Transcribed page contents

____________

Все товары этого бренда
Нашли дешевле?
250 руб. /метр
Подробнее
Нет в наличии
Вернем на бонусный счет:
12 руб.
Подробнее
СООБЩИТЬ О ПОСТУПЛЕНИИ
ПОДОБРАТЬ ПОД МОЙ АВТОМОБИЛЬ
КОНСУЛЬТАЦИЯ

____________

Work order: Exactly the lines from the one containing "СООБЩИТЬ О ПОСТУПЛЕНИИ" through the end of the entries above must be output, and no others.

Answer box:
СООБЩИТЬ О ПОСТУПЛЕНИИ
ПОДОБРАТЬ ПОД МОЙ АВТОМОБИЛЬ
КОНСУЛЬТАЦИЯ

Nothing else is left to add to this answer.